A federal appeals court has helped doctors who are suing managed care companies over provider contracts.[@@]
The 11th U.S. Circuit Court of Appeals in Atlanta issued an order Friday that could prevent the managed care companies from forcing the doctors into arbitration.
The managed care companies have been trying to require the doctors to resolve many of their claims about contract problems, such as racketeering, through arbitration.
“Broad arbitration clauses cannot be extended to compel parties to arbitrate disputes they have not agreed to arbitrate,” U.S. Circuit Court Judge Stanley Birch Jr. writes in an opinion explaining the 11th Circuit order.
The ruling, which appears on the 11th Circuit Web site under the style Leonard J. Klay et al. vs. All Defendants et al., upholds an earlier ruling by U.S. District Federico Moreno of Miami.
The litigation affected was part of a wave of suits against health maintenance organizations and other managed care companies that were filed around the country starting in late 1999. A panel of federal judges transferred some of the cases to the Miami district court, which was already handling a similar case of its own, in October 2000.

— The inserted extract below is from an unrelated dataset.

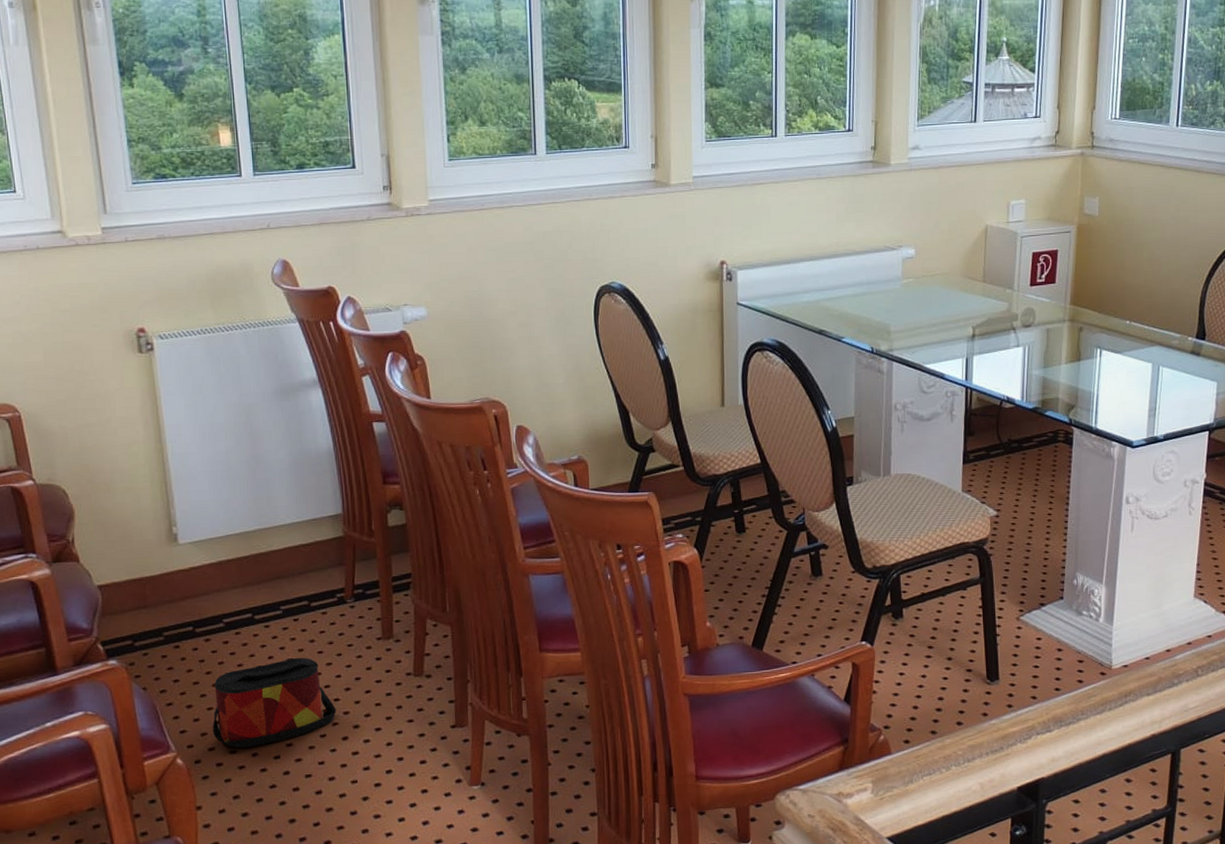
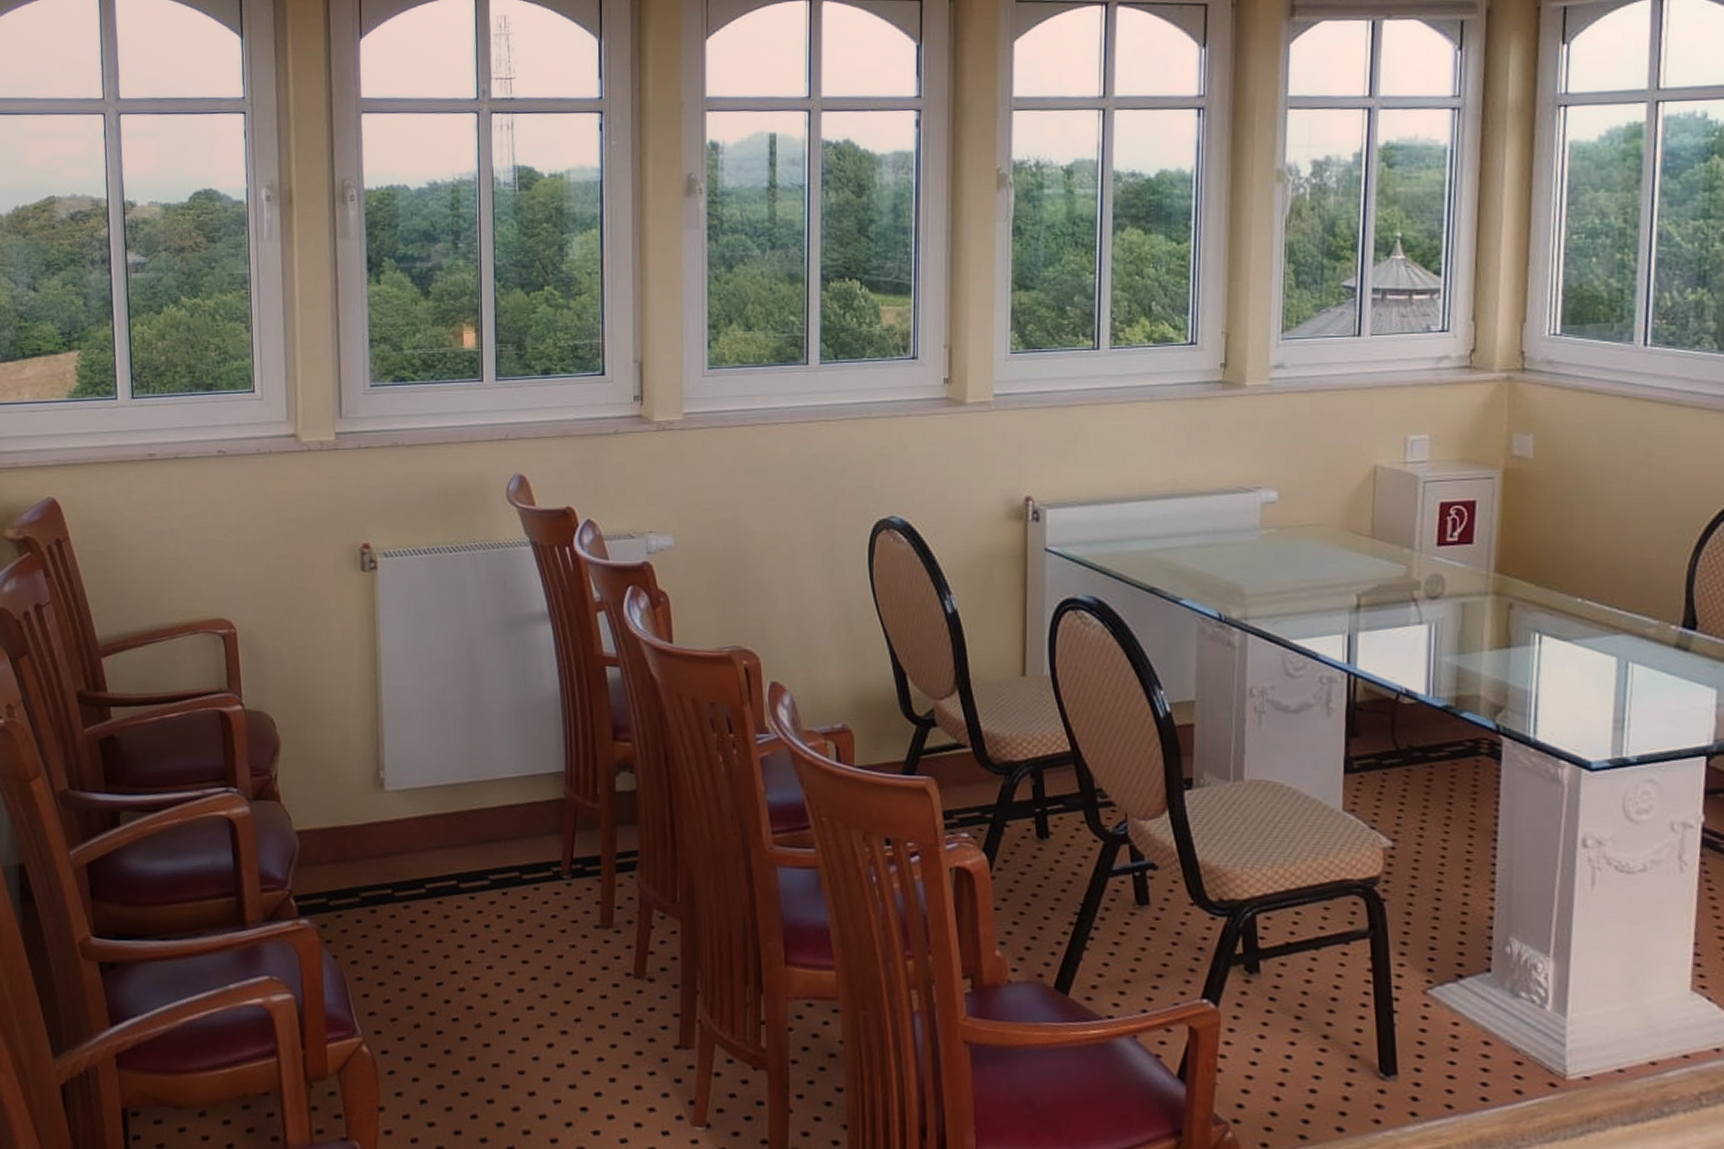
bag: present [212,657,336,748] -> none [403,939,543,1042]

Moreno, the U.S. District judge in Miami, moved in 2002 to certify a class that included a class of 600,000 U.S. doctors.

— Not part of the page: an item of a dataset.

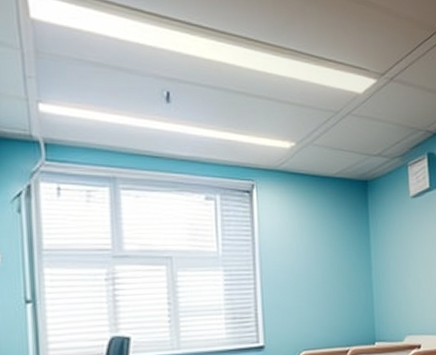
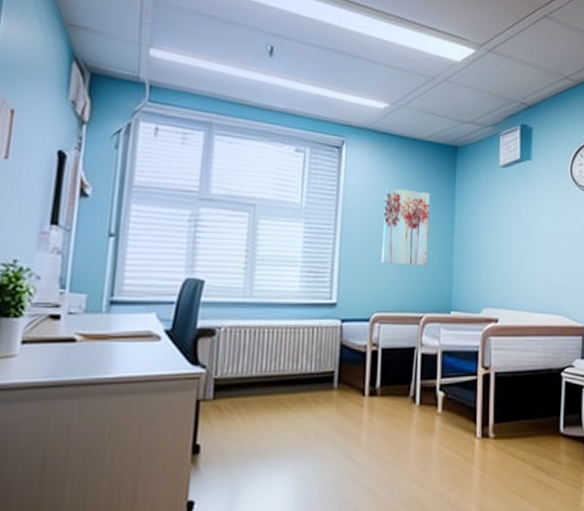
wall art: none [300,227,348,303] -> present [381,187,431,266]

The doctors say the defendants have combined to force doctors to accept unfair provider contracts.
The 11th Circuit ruling, issued by a 3-judge panel, deals only with procedural issues and not with the merits of the plaintiffs’ allegations.
The managed care companies might be able to appeal the 11th Circuit ruling to the full 11th Circuit Court, or even to the U.S. Supreme Court. If the order stands, the doctors are hoping they will be able to use it to proceed with their case, according to a statement released by The Law Offices of Archie Lamb L.L.C., Birmingham, Ala., the law firm of the lawyer serving as the doctors’ co-lead counsel.
The current schedule calls for a trial to start in Miami in 2005.
The defendants in the doctors’ case are current or former units of Anthem Inc., Indianapolis; Coventry Health Care Inc., Bethesda, Md.; Humana Inc., Louisville, Ky.; PacifiCare Health Systems Inc., Santa Ana, Calif.; Prudential Financial Inc., Newark, N.J.; UnitedHealth Group Inc., Minnetonka, Minn.; and WellPoint Health Networks Inc., Thousand Oaks, Calif.
Aetna Inc., Hartford, and CIGNA Corp., Philadelphia, once appeared on the list of defendants, but they got out of the litigation by negotiating separate settlement agreements with the lawyers representing the physicians.